WHAT YOU WILL DO: In the material below, find each line with the word "format" and copy it.

MATERIAL TO PROCESS:
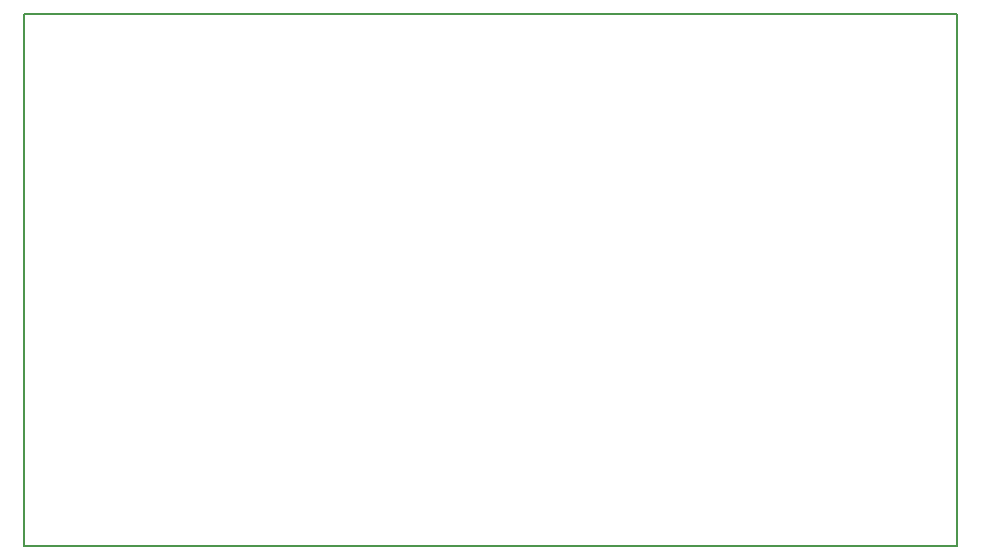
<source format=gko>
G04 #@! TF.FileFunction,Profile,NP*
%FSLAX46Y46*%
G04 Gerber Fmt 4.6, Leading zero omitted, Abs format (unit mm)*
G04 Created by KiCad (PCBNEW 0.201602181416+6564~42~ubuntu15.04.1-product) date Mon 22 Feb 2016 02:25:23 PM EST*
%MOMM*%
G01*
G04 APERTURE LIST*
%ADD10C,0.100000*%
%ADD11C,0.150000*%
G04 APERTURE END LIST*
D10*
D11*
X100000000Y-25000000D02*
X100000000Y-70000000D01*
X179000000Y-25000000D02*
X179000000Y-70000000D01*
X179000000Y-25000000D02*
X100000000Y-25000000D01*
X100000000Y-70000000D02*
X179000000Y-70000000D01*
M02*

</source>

...

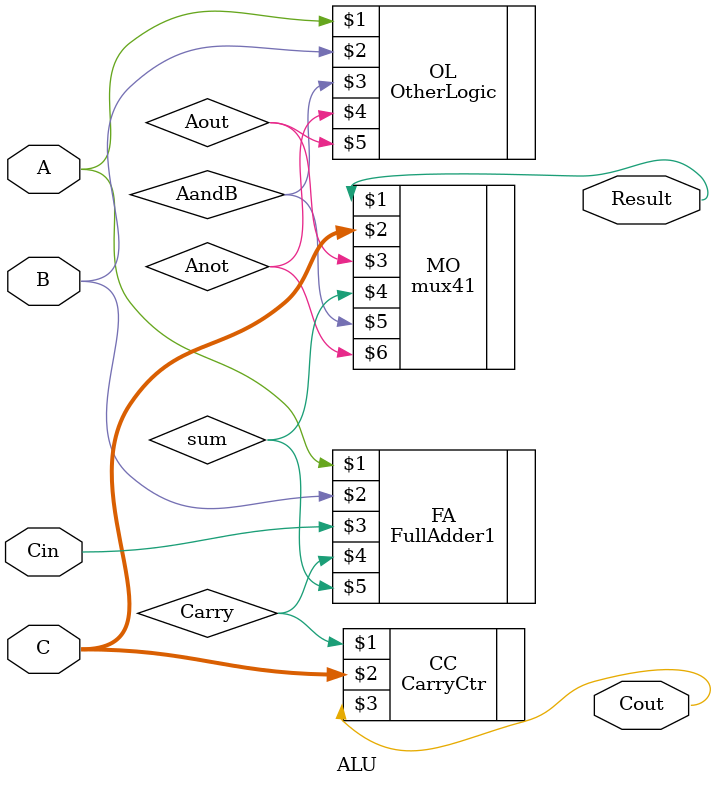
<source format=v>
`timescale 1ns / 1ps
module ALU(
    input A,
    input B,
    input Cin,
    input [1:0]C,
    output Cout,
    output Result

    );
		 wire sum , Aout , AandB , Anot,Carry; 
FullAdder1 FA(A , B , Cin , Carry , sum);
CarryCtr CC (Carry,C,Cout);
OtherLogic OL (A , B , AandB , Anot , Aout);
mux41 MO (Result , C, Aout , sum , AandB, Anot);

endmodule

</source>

--

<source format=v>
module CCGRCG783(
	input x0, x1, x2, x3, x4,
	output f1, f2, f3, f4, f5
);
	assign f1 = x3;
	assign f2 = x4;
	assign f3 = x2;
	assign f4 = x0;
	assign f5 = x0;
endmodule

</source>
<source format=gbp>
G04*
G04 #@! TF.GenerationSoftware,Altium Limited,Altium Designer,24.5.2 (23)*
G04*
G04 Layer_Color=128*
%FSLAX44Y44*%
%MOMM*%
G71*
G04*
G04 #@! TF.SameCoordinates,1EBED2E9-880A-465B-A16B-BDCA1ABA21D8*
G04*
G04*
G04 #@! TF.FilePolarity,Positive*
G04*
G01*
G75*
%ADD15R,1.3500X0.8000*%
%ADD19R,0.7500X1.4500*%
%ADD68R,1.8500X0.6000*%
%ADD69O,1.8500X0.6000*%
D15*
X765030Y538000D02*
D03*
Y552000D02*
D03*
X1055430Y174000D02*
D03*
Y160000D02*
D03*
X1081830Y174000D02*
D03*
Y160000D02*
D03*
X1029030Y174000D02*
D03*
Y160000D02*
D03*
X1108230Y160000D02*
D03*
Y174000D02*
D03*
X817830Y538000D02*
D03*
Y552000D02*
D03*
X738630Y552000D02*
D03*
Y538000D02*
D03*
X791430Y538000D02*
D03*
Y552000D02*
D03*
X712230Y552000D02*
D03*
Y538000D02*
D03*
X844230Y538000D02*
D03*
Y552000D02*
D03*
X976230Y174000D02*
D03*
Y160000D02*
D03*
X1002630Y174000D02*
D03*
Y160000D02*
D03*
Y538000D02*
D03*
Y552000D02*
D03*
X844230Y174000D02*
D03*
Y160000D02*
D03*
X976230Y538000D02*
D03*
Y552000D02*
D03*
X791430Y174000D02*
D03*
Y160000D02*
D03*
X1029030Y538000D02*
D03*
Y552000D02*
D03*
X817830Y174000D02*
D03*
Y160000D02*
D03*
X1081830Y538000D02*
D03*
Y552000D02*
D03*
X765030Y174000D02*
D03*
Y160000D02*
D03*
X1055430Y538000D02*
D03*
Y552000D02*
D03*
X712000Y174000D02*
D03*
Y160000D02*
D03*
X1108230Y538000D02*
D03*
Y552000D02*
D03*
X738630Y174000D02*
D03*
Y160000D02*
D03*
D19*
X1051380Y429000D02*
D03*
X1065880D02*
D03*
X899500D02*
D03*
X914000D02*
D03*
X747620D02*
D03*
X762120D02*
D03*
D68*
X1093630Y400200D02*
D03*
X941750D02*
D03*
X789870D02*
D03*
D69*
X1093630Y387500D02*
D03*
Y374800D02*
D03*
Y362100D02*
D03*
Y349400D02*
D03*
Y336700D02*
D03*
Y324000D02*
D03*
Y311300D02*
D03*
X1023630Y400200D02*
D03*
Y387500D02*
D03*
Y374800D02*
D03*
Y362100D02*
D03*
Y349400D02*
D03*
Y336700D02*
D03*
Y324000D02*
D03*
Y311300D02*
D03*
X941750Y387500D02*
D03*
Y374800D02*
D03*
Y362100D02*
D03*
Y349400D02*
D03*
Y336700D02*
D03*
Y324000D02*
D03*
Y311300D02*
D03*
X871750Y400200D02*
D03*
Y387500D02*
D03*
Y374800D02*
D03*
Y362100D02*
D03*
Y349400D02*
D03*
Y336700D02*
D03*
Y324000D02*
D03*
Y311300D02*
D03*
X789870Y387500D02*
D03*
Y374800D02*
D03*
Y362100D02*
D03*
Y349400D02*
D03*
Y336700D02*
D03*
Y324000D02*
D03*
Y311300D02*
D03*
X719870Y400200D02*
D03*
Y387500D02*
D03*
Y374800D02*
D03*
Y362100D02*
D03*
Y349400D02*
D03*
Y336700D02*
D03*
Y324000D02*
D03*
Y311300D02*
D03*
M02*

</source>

RESPONSE:
<source format=gko>
G04 Gerber Fmt 4.6, Leading zero omitted, Abs format (unit mm)*
<source format=v>
<source format=v>
<source format=gbp>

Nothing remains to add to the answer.